### What the task asks
Check which lines of the entries that follow hold "электронной", then give the number of those lines and nothing more.

Page layout parsing data
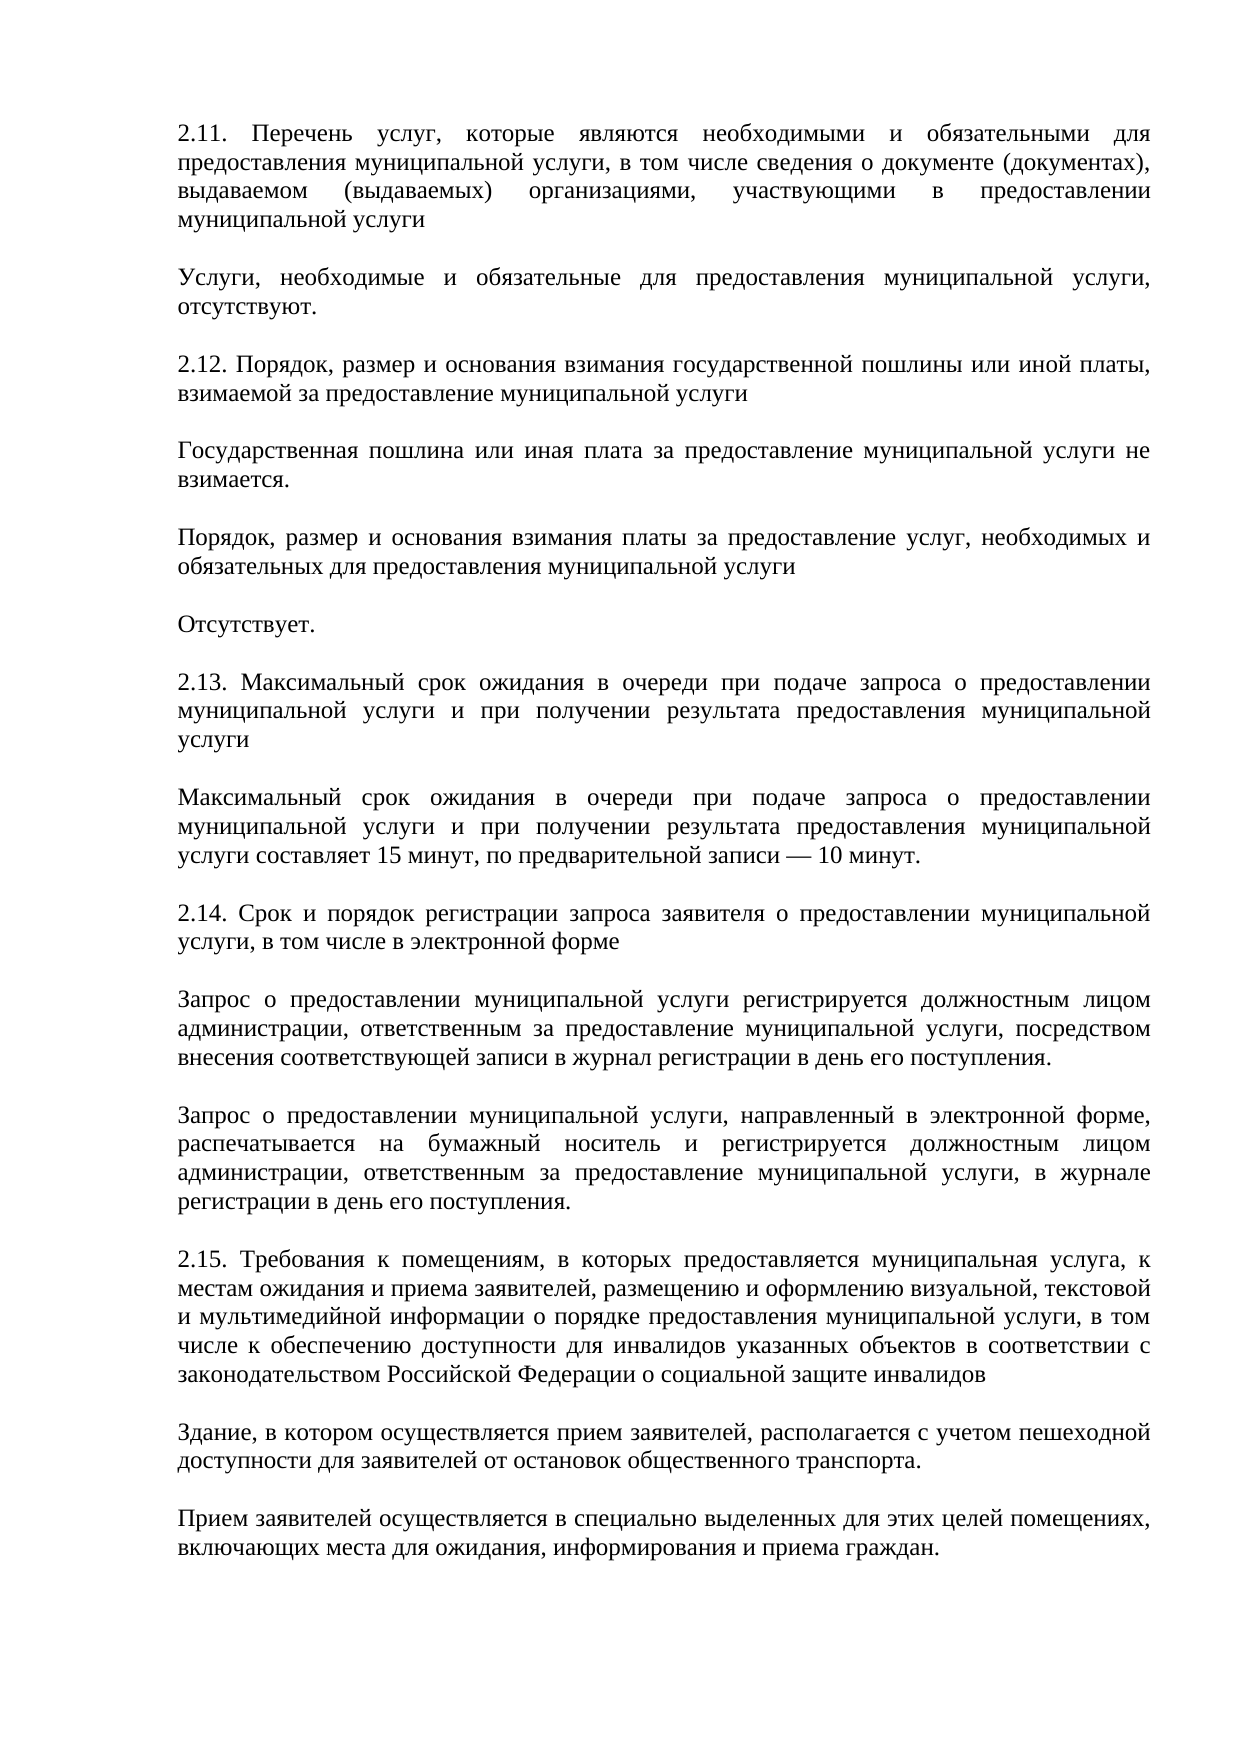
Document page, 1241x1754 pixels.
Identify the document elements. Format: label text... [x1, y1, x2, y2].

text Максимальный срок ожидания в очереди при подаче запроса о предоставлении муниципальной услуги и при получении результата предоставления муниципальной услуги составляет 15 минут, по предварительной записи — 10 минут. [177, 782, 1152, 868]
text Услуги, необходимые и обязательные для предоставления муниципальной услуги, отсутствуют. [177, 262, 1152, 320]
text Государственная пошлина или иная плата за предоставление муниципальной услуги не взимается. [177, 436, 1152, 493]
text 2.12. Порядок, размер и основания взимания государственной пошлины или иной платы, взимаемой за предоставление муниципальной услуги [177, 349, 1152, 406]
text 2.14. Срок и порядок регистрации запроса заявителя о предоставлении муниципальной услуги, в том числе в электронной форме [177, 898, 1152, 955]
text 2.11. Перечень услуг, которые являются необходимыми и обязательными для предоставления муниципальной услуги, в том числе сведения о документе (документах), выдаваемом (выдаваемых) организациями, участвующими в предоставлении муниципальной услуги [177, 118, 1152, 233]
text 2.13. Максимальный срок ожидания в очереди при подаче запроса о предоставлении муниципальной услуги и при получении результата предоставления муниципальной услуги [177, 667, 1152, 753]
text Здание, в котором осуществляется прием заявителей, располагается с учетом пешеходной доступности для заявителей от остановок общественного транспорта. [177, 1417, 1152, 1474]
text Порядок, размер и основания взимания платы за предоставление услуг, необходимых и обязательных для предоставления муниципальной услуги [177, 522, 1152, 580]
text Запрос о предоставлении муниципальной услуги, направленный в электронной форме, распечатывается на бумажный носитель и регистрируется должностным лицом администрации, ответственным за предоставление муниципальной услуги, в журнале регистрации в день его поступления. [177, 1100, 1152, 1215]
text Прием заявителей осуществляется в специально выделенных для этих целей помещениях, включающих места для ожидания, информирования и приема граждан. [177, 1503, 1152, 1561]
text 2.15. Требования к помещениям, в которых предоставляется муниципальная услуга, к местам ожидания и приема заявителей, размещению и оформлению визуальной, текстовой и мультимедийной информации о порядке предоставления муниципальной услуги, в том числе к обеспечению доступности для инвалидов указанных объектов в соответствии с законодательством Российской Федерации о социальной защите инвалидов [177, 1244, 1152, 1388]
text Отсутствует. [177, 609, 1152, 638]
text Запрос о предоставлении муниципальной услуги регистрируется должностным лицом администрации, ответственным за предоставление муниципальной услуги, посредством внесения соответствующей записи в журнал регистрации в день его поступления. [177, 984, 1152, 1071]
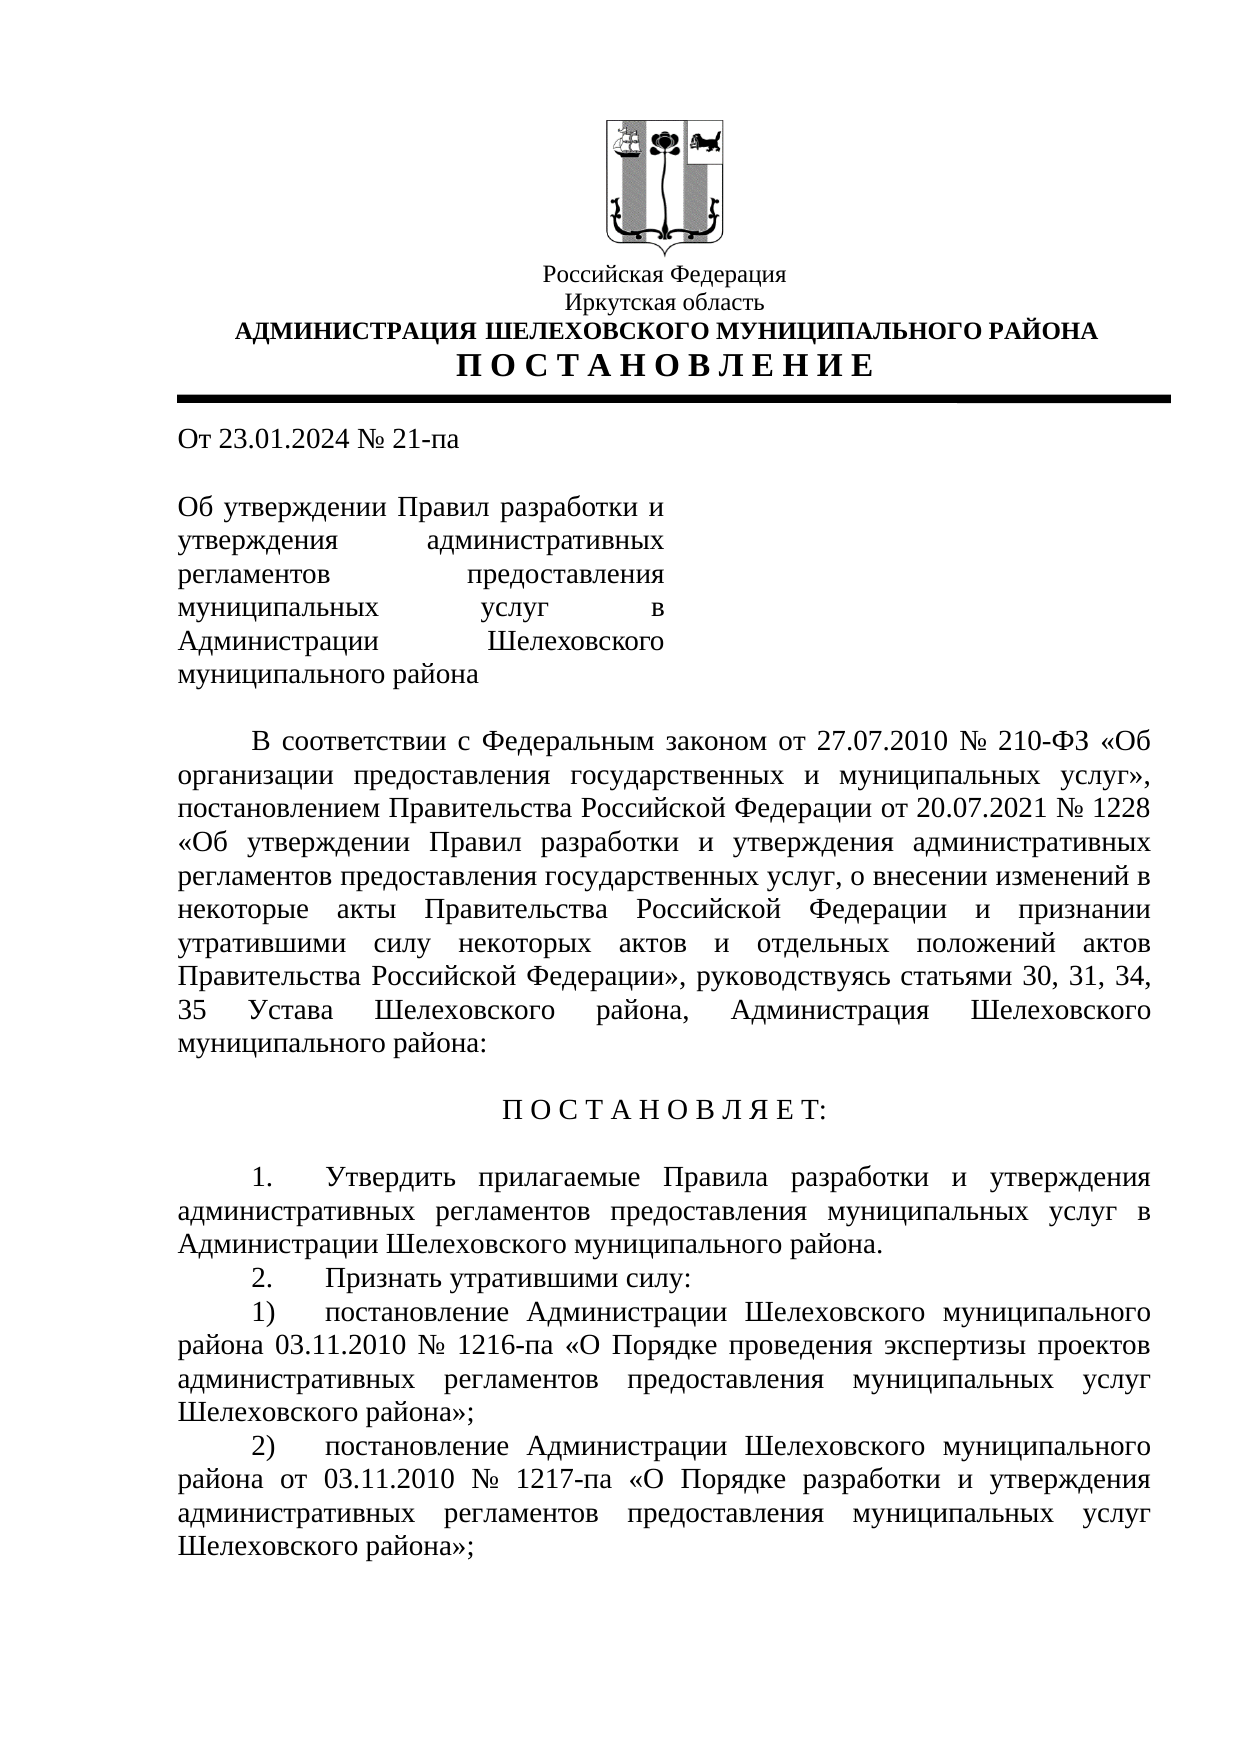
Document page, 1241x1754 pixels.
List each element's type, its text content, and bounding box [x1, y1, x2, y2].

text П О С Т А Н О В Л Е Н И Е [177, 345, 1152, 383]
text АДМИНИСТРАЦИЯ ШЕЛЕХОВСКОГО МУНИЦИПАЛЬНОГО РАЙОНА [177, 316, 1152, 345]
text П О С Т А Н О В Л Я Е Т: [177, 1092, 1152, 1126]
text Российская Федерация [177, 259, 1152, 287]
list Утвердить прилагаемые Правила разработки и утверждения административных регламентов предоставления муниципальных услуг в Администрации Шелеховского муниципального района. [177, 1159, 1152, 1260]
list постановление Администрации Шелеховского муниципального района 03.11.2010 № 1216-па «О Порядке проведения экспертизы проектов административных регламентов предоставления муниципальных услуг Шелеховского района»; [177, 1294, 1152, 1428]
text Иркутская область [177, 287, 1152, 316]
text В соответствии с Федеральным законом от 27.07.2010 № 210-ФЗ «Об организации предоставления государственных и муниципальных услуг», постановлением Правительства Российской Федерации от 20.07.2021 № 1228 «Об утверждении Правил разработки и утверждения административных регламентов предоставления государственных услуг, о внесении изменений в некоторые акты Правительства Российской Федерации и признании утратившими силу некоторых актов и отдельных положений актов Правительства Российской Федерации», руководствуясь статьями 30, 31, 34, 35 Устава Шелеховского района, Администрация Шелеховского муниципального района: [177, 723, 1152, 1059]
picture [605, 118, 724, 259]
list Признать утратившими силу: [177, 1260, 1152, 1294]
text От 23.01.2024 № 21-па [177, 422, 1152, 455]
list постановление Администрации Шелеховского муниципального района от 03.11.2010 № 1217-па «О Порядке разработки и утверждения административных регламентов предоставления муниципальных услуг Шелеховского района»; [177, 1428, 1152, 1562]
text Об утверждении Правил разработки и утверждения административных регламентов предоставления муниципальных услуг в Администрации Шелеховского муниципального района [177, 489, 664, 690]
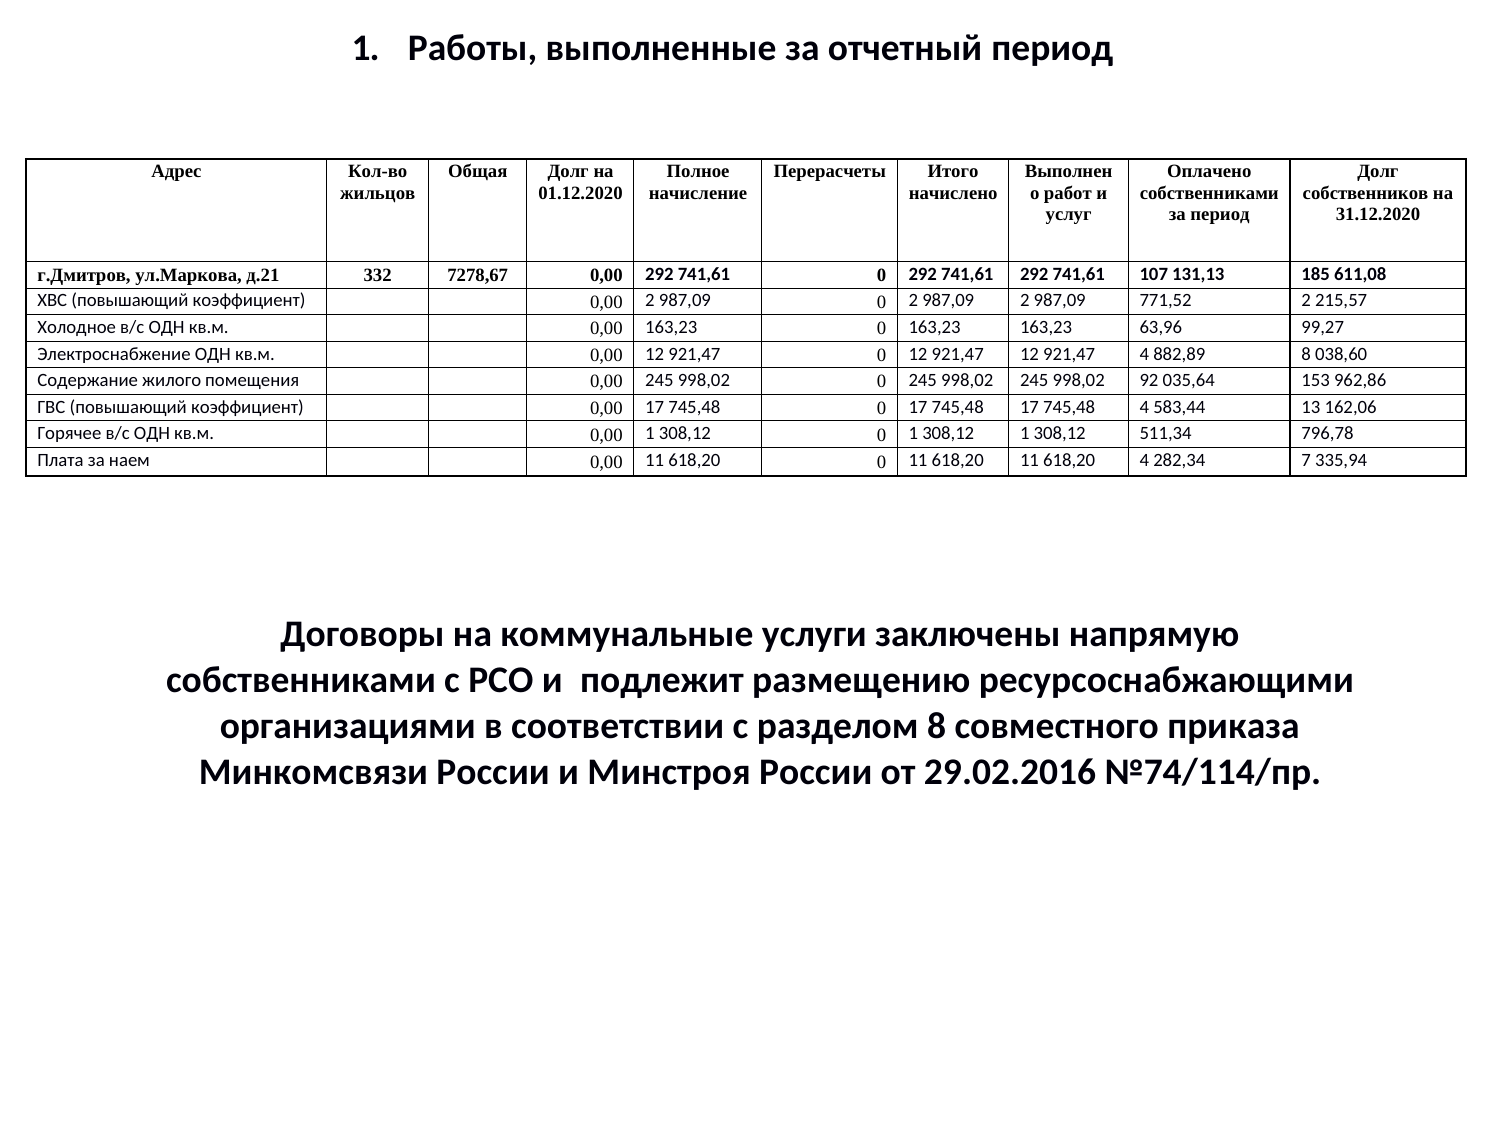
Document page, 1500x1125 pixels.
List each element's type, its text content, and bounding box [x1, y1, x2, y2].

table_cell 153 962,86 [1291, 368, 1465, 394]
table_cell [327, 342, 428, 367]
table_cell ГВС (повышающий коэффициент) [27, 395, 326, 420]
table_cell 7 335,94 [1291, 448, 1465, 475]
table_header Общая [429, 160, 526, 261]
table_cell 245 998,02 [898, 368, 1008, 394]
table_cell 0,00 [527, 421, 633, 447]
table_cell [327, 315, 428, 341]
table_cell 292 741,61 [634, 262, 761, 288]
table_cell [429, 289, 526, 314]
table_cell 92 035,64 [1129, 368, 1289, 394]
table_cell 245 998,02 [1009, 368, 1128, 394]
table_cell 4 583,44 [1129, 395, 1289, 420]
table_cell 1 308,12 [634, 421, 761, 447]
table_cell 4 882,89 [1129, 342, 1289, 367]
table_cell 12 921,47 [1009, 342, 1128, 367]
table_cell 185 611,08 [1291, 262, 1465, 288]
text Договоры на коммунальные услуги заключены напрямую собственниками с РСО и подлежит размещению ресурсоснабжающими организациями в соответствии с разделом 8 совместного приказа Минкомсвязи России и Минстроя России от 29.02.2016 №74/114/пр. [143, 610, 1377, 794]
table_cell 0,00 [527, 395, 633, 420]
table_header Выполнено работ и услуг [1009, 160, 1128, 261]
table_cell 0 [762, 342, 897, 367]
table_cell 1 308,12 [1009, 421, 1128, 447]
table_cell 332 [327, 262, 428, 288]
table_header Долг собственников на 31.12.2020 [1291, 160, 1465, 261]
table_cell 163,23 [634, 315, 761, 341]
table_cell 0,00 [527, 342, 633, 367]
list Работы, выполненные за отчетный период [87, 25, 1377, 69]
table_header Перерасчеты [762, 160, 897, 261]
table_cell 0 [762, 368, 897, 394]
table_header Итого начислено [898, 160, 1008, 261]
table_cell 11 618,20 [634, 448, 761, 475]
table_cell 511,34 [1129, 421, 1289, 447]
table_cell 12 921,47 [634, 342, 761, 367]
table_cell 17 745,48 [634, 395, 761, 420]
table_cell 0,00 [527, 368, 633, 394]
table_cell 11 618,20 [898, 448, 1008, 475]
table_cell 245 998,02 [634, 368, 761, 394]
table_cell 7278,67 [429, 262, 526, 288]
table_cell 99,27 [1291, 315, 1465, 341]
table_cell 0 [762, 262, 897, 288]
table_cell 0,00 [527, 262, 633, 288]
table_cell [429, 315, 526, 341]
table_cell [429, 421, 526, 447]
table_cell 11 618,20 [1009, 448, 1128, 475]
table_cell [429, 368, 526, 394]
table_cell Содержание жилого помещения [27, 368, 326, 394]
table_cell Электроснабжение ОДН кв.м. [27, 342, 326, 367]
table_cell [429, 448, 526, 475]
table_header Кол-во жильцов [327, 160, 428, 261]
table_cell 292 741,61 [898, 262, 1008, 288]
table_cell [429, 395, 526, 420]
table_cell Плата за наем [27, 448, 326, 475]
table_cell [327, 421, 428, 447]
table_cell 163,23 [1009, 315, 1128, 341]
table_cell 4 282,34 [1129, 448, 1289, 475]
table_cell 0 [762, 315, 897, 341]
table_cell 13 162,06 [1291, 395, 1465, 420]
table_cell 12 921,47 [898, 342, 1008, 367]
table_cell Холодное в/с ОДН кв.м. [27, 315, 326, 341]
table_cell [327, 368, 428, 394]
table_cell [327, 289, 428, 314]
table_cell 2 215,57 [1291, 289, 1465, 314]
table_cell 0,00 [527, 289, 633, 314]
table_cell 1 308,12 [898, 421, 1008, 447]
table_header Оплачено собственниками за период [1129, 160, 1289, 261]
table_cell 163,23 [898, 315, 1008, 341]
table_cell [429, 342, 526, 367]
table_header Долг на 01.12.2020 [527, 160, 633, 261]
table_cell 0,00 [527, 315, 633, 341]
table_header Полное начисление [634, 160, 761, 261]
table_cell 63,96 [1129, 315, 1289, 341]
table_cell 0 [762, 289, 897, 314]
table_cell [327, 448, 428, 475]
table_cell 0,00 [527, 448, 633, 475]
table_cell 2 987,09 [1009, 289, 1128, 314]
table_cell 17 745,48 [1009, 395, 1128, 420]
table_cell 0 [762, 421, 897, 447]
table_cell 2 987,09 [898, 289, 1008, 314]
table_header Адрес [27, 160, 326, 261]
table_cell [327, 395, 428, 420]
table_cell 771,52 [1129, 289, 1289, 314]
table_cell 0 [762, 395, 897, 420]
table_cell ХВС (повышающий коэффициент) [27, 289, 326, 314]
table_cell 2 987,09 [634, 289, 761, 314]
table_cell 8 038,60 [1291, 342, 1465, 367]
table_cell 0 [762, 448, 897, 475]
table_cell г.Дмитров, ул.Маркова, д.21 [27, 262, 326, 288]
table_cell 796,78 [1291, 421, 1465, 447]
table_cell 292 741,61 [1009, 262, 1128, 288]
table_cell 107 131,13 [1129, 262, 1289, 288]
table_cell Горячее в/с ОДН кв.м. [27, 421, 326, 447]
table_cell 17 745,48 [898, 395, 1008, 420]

### Response
2